I think that a lot of other people had the exact same experience when they had dealt with ACGME. This organization is irrelevant in dictating the competency and relevance of medicare funded programs because they simply do not comply with a set of standards that they already purport to have. ACGME oversees residency programs and they need to oversee how well the programs are staffed and what kind of supervisors like program directors and chairs of departments that the residents in residency programs are being exposed to because I most certainly should not ever have been exposed to, let alone work at all in any capacity as resident in a pathology residency with Fipro-Betancourt or Cordon-Cardo as these people are incompetent in Pathology and just terrible human beings. Firpo-Betancourt was retired from medicine for years and he is not practicing for a good reason. Cordon-Cardo has never done a pathology residency, is not qualified to make any diagnosis or supervise any physicians in the residency program, and is not even qualified to be a chairman of a pathology department, especially one with a residency program.

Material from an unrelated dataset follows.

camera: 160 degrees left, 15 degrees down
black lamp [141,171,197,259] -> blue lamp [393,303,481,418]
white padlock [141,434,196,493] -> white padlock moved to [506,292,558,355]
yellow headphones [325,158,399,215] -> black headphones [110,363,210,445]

The standards to be a pathology program director is relatively strict because I know that Fallon was totally unqualified to be a program director as much as he wanted to be one. He didn't have the requisite requirements such as the necessary board certifications. Although, simply having board certifications also does not qualify you to be a program directly. Unfortunately, he was given the chairman position at a residency program, despite the fact his certifications were sketchy. I worked with him directly and I know that he didn't show up to work regularly and he didn't sign out his cases because he didn't want to come in to work. It appears that he didn't want to pay for the daily parking passes since he didn't get the yearly passes (http://www.nytimes.com/2006/06/02/nyregion/nyregionspecial2/04cteye.html?pagewanted=print&_r=0) Apparently, Lento, former program director at mount sinai medical center/ hospital in new york city, who apparently was banned from various activities for his misconduct, is actually working with Fallon now, not surprising at all. These pathologist are unbelievably crazy!

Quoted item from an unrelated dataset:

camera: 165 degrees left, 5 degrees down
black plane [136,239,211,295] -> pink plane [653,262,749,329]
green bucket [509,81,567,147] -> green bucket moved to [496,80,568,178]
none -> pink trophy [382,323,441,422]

Last edited: Saturday at 7:30 AM"


These are very interesting observations from a keen observer with what appears to be standing on this matter and I wonder what or if anything, ACGME will do to follow up on these issues.
 
The only way you are going to become even borderline competent is if you have a thirst for knowledge. Read the books as if your life depends on it, because it does. Seeing the slides of 2,000 cases in residency is laughable. Try 20.000.
 
Thanks Blondie for the interesting thread. I've been saying for years that the way the ABP approaches resident teaching and experience is bone-headed. Right now we are only required to spend a set amount of time in surgical and clinical pathology rotations (aside from the 50 autopsies), and there is no standardization of what should be included in that time. This is at the heart, IMHO, of the discrepancies between institutions. The ABP recommends (it is NOT required) that a resident sees ~4000 surgical cases prior to completion of residency. Some places just barely see or fail to see that volume/resident; others see that volume in less than one year. Is there any wonder then, why there is such differences in quality of trainees and opportunities at the end of training?

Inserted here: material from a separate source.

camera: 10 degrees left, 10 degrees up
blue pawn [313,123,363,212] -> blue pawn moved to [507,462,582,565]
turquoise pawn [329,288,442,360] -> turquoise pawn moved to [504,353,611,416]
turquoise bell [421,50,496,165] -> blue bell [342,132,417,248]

I think there should be a list of major types of surgical cases that need to be seen, and that for each subspecialty you should have to record a certain number of them. For example, you should do at least 10 radical prostatectomies and 20 prostate biopsies. Graduated responsibility is great, but you need to be exposed to the meat of the business. I remember as a second year resident (having seen >4K surgicals in my first year) I was horrified by the lack of knowledge of many of the fellows who came to my institution for a surgical pathology fellowship. We should set a standard number of necessary cases per year as well as a checklist of necessary specimens, so residents don't get stuck seeing 3000 gallbladders or TAs.